An example from our area of law
We wondered about that so we appealed a case where our client missed the 7-day window. We tried to argue that the inherent unfairness of such a circumstance called out for a remedy. In the end the court recognized that the Charter wasn’t a consideration because the IRP scheme is governed by administrative law and therefore there was no remedy. Despite everyone recognizing that it was potentially extremely unfair to some people who miss the 7-day window, tough luck because it wasn’t a Charter violation and therefore there wasn’t a remedy.
The funny thing is 18 years earlier our court dealt with the same circumstance in the ADP scheme. Again, there was a 7-day window to apply for a review and the government took the position that if you missed the 7 days, even if it was through no fault of your own, you couldn’t apply for a review even if you had a great defence. In that case, however, the court looked at the unfairness. It wasn’t a Charter violation. It was simply an issue of being contrary to the realities of being a human on the planet. The court went on to find a tool in that toolbox, to develop a test; if you meet a few requirements such as a genuine intention to file for review, missing the date through no fault of your own, then you could apply late, beyond the 7-day limitation period.
What’s the difference between IRPs and ADPs that would justify a late application for review in one type of driving prohibition and not the other? Nothing. Why did the court not offer a remedy when it came time to consider late applications for an IRP? One might conclude the thinking behind it is Charter tunnel vision. Because the unfairness could not be slotted into a Charter right, the court would not provide a remedy for something that is extremely unfair.
This is an example where we see fixed categories of Charter rights permitting harm caused by government with no remedy. The courts provide no protection from something unfair because they can’t say a Charter right is violated. The only tool courts see in their toolbox now is the Charter. If there is not a Charter remedy, chances are the court will not provide remedy.
Is there a lobby group seeking to change the law to make it more fair? No. Will any election turn on it? Not a chance.
A system that evolved to impede progress
We know there is no remedy from the court.

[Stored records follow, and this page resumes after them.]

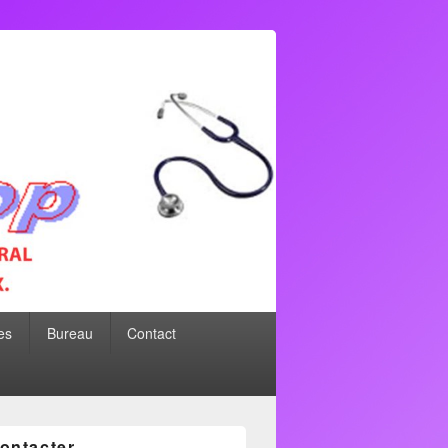
es
Bureau
Contact
ontacter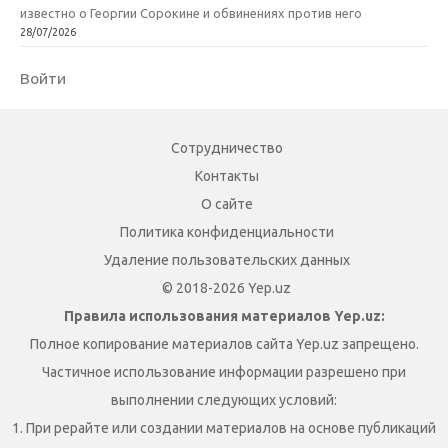
известно о Георгии Сорокине и обвинениях против него
28/07/2026
Войти
Сотрудничество
Контакты
О сайте
Политика конфиденциальности
Удаление пользовательских данных
© 2018-2026 Yep.uz
Правила использования материалов Yep.uz:
Полное копирование материалов сайта Yep.uz запрещено.
Частичное использование информации разрешено при
выполнении следующих условий:
1. При рерайте или создании материалов на основе публикаций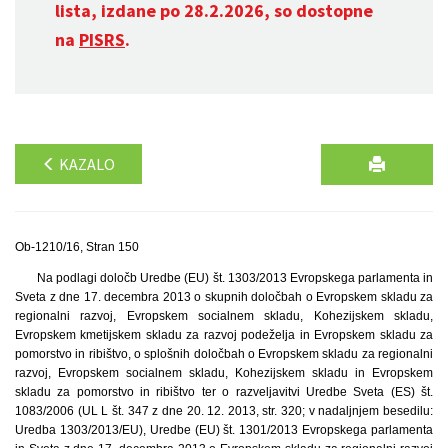
lista, izdane po 28.2.2026, so dostopne
na
PISRS
.
KAZALO
Ob-1210/16, Stran 150
Na podlagi določb Uredbe (EU) št. 1303/2013 Evropskega parlamenta in
Sveta z dne 17. decembra 2013 o skupnih določbah o Evropskem skladu za
regionalni razvoj, Evropskem socialnem skladu, Kohezijskem skladu,
Evropskem kmetijskem skladu za razvoj podeželja in Evropskem skladu za
pomorstvo in ribištvo, o splošnih določbah o Evropskem skladu za regionalni
razvoj, Evropskem socialnem skladu, Kohezijskem skladu in Evropskem
skladu za pomorstvo in ribištvo ter o razveljavitvi Uredbe Sveta (ES) št.
1083/2006 (UL L št. 347 z dne 20. 12. 2013, str. 320; v nadaljnjem besedilu:
Uredba 1303/2013/EU), Uredbe (EU) št. 1301/2013 Evropskega parlamenta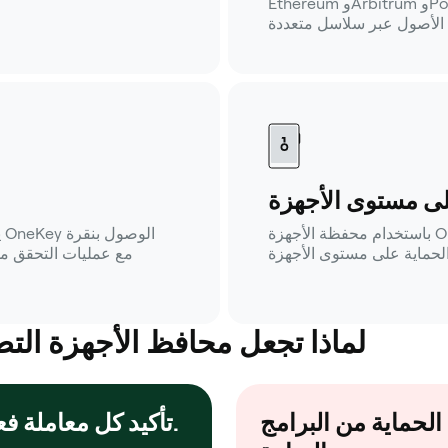
Ethereum وArbitrum وPolygon وBNB Chain وAvalanche وغيرها)،
لى مستوى الأجهزة
باستخدام محفظة الأجهزة OneKey، تظل المفاتيح غير متصلة بالإنترنت
ي
لماذا تجعل محافظ الأجهزة التطبي
الحماية من البرامج
تأكيد كل معاملة فعليًا.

As we said off the top, we live in a society and we, as a society, assign the task of making the rules that govern your life to parliament and the courts. Then we live our lives with the result of the decisions made by someone else.
Humans are problem solvers. When we see something wrong, we want to fix it. When you see the mechanism here and the frailties of the mechanisms to protect us from the application of unfair laws and unfair processes, probably you would like to fix it. Before you try you should note, for hundreds of years the justice system has functioned the same way. Thousands of well- meaning people have tried to make change. The courts have never been the beacon of a more progressive and more just society. They function the same way as always, reacting, and offering limited help.
How you feel about your rights doesn’t matter in the end. You just need to live with the ones they give you.